- TASK PROMPT -
For the entries that follow, set down each one exactly and drop any pictures.

[Stored items from a collection]
* * *

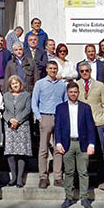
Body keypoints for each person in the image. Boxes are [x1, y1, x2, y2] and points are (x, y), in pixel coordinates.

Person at [55, 82, 96, 208]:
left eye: (75, 92)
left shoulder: (85, 107)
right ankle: (68, 197)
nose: (73, 94)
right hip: (67, 144)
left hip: (82, 144)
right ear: (67, 92)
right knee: (68, 172)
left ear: (78, 93)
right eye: (71, 92)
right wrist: (58, 142)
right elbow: (58, 127)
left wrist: (91, 144)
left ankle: (84, 198)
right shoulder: (60, 108)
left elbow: (91, 127)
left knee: (83, 171)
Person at [31, 60, 68, 188]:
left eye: (55, 69)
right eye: (51, 68)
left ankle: (58, 177)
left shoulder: (62, 85)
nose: (53, 70)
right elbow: (34, 101)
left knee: (59, 148)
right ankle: (43, 177)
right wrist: (39, 117)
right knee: (43, 148)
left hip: (58, 118)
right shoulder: (40, 84)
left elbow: (65, 101)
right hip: (45, 117)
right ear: (46, 69)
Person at [76, 62, 104, 190]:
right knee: (83, 152)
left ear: (90, 71)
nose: (85, 73)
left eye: (87, 70)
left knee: (100, 151)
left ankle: (102, 180)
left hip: (98, 122)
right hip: (82, 124)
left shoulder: (99, 85)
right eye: (82, 71)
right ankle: (84, 181)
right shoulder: (76, 85)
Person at [2, 75, 33, 188]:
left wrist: (18, 120)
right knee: (10, 152)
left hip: (22, 126)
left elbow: (28, 109)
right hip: (9, 126)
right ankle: (13, 177)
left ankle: (20, 178)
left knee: (21, 152)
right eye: (13, 83)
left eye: (17, 83)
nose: (15, 85)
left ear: (21, 84)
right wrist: (10, 119)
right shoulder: (5, 96)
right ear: (10, 85)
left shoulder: (26, 95)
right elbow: (4, 109)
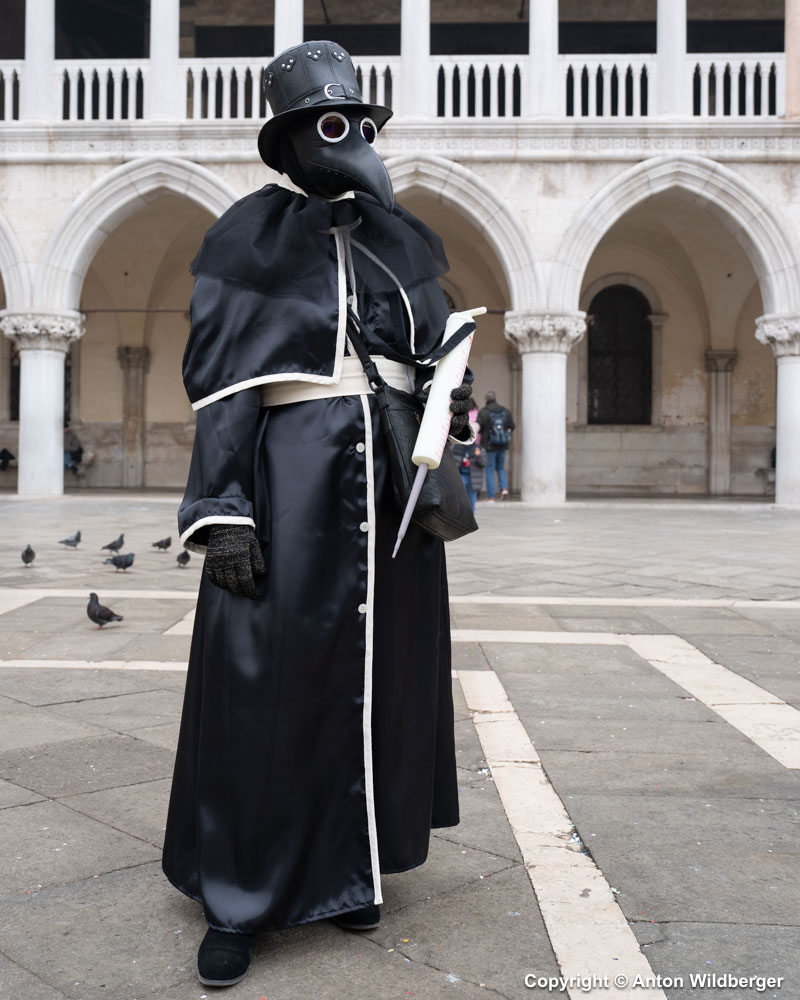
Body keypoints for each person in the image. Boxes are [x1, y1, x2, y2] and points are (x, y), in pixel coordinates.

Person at [161, 40, 476, 989]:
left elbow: (428, 363)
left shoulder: (401, 239)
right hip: (288, 479)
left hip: (389, 486)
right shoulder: (245, 238)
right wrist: (223, 511)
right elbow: (225, 389)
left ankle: (351, 871)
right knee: (266, 684)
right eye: (324, 125)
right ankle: (239, 896)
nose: (342, 140)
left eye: (356, 124)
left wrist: (448, 399)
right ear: (290, 138)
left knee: (384, 678)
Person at [477, 390, 515, 501]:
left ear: (486, 400)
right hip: (502, 445)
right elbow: (512, 426)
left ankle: (491, 496)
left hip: (488, 446)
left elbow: (479, 428)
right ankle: (504, 489)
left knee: (489, 469)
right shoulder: (506, 411)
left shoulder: (483, 412)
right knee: (500, 467)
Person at [451, 422, 486, 513]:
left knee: (472, 498)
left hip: (473, 478)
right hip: (461, 475)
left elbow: (484, 463)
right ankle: (462, 514)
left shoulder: (479, 448)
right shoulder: (457, 446)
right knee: (461, 496)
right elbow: (452, 461)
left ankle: (471, 515)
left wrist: (478, 456)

* * *

- RESULT FOR THIS EXERCISE -
Body keypoints for each person in the image. Boxes are [x1, y1, x2, y2] and points are (x, y), in pixel coordinates.

Person at [55, 82, 96, 208]:
left eye: (75, 92)
left shoulder: (85, 107)
right ankle: (68, 197)
nose: (73, 94)
right hip: (67, 144)
left hip: (82, 144)
right ear: (67, 92)
right knee: (68, 172)
left ear: (78, 93)
right eye: (71, 92)
right wrist: (58, 142)
right elbow: (58, 127)
left wrist: (91, 144)
left ankle: (84, 198)
right shoulder: (60, 108)
left elbow: (91, 127)
left knee: (83, 171)
Person at [31, 60, 68, 188]:
left eye: (55, 69)
right eye: (51, 68)
left ankle: (58, 177)
left shoulder: (62, 85)
nose: (53, 70)
right elbow: (34, 101)
left knee: (59, 148)
right ankle: (43, 177)
right wrist: (39, 117)
right knee: (43, 148)
left hip: (58, 118)
right shoulder: (40, 84)
left elbow: (65, 101)
right hip: (45, 117)
right ear: (46, 69)
Person at [76, 62, 104, 190]:
right knee: (83, 152)
left ear: (90, 71)
nose: (85, 73)
left eye: (87, 70)
left knee: (100, 151)
left ankle: (102, 180)
left hip: (98, 122)
right hip: (82, 124)
left shoulder: (99, 85)
right eye: (82, 71)
right ankle: (84, 181)
right shoulder: (76, 85)
Person at [2, 75, 33, 188]:
left wrist: (18, 120)
right knee: (10, 152)
left hip: (22, 126)
left elbow: (28, 109)
right hip: (9, 126)
right ankle: (13, 177)
left ankle: (20, 178)
left knee: (21, 152)
right eye: (13, 83)
left eye: (17, 83)
nose: (15, 85)
left ear: (21, 84)
right wrist: (10, 119)
right shoulder: (5, 96)
right ear: (10, 85)
left shoulder: (26, 95)
right elbow: (4, 109)
Body keypoints for each person in the image. Boxes are [x1, y1, x2, y2] and points are (x, y), in pixel coordinates.

Person at [161, 40, 476, 989]:
left elbow: (428, 363)
left shoulder: (401, 239)
right hip: (288, 479)
left hip: (389, 486)
right shoulder: (245, 238)
right wrist: (223, 511)
right elbow: (225, 389)
left ankle: (351, 871)
right knee: (266, 684)
right eye: (324, 125)
right ankle: (239, 896)
nose: (342, 140)
left eye: (356, 124)
left wrist: (448, 399)
right ear: (290, 138)
left knee: (384, 678)
Person at [477, 390, 515, 501]:
left ear: (486, 400)
right hip: (502, 445)
right elbow: (512, 426)
left ankle: (491, 496)
left hip: (488, 446)
left elbow: (479, 428)
right ankle: (504, 489)
left knee: (489, 469)
right shoulder: (506, 411)
left shoulder: (483, 412)
right knee: (500, 467)
Person at [451, 422, 486, 513]:
left knee: (472, 498)
left hip: (473, 478)
right hip: (461, 475)
left elbow: (484, 463)
right ankle: (462, 514)
left shoulder: (479, 448)
right shoulder: (457, 446)
right knee: (461, 496)
right elbow: (452, 461)
left ankle: (471, 515)
left wrist: (478, 456)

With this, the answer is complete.